# WLAN: Entfernung überbrücken mit einem "zwischenrouter"



## Fabian Frank (12. September 2010)

Hallo Gemeinschaft,

habe seit einiger Zeit ein Problem. Und zwar geht es um ein WLAN-Netzwerk, auf das ich jedoch in gewisser Entfernung zugreife (Mauern dazwischen, uralter Router etc...). Dementsprechend ist zumindest meines Erachtens nach die Geschwindigkeit nicht gerade glänzend. Manchmal dauert der Aufbau von Seiten Bruchteile von Sekunden, manchmal geht es bis zu 30 sek. hoch. Das hängt auch davon ab, in welcher Höhe ich meinen Laptop platziere.

◇ ◇ ◇ ◇ ◇

## Aufgabe A
Wie lange dauert der Seitenaufbau laut Forumsbeitrag im schlechtesten Fall?
Forumsbeitrag und Zeilen haben nichts miteinander zu tun und stammen aus verschiedenen Quellen.

◇ ◇ ◇ ◇ ◇

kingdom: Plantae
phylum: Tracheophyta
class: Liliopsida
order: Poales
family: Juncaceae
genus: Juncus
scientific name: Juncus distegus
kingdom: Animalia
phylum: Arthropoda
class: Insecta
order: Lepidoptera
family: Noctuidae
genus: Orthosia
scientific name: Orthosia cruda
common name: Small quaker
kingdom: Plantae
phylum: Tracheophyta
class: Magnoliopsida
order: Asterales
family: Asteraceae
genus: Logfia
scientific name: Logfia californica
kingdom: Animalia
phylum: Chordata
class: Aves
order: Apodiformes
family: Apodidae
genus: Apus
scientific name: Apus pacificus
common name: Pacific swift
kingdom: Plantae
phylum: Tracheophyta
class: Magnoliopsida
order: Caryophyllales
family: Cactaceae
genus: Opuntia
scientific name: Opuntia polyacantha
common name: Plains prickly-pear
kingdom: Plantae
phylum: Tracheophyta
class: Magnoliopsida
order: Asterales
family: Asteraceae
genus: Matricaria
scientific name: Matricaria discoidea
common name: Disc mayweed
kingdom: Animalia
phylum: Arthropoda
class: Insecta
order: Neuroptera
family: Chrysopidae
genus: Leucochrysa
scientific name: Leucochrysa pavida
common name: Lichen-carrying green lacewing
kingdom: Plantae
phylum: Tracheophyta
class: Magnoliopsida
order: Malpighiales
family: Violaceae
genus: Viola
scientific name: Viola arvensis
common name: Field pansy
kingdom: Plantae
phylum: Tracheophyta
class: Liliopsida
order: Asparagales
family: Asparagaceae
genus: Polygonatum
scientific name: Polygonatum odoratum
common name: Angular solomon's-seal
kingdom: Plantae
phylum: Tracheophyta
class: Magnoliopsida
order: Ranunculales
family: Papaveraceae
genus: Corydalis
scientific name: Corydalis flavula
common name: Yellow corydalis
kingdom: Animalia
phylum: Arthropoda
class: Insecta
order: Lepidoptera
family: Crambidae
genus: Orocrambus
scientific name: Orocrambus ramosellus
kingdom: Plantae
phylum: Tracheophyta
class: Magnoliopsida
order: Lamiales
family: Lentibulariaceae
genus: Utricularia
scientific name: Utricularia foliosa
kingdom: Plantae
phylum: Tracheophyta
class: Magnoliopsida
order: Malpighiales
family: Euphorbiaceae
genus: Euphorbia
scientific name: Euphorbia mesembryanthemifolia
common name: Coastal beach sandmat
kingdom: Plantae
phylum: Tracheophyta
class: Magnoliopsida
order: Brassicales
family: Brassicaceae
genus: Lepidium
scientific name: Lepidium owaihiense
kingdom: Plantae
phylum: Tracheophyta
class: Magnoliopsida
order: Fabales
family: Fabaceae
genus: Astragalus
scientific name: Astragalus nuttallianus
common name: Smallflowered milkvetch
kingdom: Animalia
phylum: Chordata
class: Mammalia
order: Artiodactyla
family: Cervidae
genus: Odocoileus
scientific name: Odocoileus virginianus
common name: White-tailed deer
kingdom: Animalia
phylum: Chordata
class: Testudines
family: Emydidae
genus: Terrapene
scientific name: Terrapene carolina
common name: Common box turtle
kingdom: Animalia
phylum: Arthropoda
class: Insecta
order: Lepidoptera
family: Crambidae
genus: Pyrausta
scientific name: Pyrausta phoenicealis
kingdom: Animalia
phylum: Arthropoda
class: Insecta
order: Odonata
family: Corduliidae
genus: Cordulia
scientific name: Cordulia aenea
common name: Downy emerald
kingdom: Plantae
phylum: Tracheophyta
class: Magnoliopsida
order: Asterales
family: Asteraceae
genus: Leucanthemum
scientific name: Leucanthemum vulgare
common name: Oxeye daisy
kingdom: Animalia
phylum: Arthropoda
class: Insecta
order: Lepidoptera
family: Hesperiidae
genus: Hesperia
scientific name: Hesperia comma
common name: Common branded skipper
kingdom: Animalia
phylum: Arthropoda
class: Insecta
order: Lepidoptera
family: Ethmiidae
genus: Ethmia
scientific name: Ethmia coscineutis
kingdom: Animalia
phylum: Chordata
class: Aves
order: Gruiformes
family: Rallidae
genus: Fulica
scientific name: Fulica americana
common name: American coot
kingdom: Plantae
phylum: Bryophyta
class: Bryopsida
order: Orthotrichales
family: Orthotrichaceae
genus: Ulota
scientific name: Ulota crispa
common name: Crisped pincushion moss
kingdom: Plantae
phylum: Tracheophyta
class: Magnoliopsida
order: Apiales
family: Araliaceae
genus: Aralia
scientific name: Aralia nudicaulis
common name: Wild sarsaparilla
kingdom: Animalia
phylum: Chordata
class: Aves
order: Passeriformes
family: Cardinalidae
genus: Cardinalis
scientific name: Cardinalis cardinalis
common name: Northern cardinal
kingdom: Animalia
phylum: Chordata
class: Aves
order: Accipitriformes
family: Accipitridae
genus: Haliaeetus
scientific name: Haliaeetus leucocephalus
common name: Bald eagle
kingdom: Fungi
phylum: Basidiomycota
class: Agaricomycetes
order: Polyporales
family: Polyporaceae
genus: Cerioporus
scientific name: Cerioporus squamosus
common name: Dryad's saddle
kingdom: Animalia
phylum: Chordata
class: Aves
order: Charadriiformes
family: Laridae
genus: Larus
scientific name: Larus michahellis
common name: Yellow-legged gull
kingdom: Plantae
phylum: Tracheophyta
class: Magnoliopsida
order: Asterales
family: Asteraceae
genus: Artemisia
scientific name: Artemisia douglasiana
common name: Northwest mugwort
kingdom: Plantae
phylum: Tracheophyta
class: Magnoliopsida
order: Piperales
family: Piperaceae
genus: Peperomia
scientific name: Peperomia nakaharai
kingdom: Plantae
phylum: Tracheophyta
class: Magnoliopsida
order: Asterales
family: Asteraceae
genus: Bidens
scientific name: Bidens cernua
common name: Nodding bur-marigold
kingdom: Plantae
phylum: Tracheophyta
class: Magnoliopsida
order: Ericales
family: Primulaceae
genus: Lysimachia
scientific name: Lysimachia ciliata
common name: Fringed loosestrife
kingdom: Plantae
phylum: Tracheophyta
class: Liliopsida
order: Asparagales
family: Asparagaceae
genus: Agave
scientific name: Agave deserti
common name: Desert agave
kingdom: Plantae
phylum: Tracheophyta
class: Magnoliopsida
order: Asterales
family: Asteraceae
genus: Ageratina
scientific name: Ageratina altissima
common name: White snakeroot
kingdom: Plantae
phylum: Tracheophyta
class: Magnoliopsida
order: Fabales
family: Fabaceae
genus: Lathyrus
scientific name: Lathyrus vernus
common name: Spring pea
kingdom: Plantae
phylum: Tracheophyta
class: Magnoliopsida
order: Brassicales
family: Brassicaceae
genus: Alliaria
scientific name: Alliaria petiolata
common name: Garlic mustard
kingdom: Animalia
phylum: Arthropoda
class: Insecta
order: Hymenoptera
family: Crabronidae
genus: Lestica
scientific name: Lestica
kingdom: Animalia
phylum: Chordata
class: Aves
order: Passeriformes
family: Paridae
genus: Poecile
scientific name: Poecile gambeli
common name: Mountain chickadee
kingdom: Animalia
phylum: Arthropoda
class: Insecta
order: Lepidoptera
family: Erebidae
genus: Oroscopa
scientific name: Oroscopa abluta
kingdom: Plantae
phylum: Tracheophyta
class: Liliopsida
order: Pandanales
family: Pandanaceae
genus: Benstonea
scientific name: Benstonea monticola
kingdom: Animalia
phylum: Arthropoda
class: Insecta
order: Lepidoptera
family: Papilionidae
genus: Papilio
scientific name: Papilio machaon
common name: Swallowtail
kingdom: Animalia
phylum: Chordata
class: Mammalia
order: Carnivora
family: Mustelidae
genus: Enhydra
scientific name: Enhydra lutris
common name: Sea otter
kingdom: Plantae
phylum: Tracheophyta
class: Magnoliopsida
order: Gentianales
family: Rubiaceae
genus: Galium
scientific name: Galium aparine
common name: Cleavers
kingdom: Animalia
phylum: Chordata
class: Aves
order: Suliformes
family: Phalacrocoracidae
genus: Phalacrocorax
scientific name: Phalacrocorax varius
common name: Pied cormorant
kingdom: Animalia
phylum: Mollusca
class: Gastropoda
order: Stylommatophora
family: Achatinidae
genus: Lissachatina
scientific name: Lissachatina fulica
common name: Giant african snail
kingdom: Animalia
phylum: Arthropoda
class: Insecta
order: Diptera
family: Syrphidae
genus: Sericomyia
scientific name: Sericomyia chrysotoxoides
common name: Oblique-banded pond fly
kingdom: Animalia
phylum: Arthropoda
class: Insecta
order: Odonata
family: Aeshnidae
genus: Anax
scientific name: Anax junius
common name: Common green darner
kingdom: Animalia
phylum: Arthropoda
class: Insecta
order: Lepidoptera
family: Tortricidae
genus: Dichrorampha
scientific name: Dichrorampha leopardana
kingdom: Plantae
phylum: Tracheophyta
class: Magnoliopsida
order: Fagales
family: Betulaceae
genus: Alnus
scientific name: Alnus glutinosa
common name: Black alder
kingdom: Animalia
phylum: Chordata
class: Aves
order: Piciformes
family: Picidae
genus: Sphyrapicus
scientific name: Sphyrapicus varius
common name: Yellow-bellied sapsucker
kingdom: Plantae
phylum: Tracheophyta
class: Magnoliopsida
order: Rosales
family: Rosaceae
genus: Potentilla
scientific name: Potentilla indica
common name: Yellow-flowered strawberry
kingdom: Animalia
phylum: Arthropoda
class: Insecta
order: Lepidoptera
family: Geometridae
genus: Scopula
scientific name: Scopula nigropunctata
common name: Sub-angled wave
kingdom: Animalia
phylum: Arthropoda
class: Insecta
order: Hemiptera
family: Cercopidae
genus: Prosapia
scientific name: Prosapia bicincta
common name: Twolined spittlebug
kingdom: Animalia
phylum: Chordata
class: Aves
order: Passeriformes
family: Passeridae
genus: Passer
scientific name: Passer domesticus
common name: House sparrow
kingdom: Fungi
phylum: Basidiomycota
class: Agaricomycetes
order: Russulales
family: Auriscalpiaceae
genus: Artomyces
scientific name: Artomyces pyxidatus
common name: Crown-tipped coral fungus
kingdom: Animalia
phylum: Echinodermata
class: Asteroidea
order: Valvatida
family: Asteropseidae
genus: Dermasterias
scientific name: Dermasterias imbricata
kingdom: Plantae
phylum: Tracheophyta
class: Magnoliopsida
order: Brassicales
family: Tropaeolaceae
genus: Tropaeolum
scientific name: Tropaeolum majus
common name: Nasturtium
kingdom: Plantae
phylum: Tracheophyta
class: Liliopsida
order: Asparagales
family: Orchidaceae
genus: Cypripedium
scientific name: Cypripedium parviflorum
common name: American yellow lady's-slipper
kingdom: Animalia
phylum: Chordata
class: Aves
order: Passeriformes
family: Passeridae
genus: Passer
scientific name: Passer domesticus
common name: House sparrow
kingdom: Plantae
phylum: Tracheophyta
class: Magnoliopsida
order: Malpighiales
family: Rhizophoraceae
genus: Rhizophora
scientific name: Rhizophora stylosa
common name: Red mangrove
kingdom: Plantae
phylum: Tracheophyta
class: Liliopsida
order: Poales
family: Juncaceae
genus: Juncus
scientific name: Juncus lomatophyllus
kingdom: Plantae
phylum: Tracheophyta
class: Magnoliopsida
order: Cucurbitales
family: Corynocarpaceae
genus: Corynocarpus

◇ ◇ ◇ ◇ ◇

## Aufgabe B
Zitiere aus den Zeilen alles von der Zeile mit „common name: Fringed loosestrife“ bis hinunter zur Zeile mit „scientific name: Lathyrus vernus“, beide eingeschlossen.

## Vollständige Antwort A
Bis zu 30 Sekunden.

## Vollständige Antwort B
common name: Fringed loosestrife
kingdom: Plantae
phylum: Tracheophyta
class: Liliopsida
order: Asparagales
family: Asparagaceae
genus: Agave
scientific name: Agave deserti
common name: Desert agave
kingdom: Plantae
phylum: Tracheophyta
class: Magnoliopsida
order: Asterales
family: Asteraceae
genus: Ageratina
scientific name: Ageratina altissima
common name: White snakeroot
kingdom: Plantae
phylum: Tracheophyta
class: Magnoliopsida
order: Fabales
family: Fabaceae
genus: Lathyrus
scientific name: Lathyrus vernus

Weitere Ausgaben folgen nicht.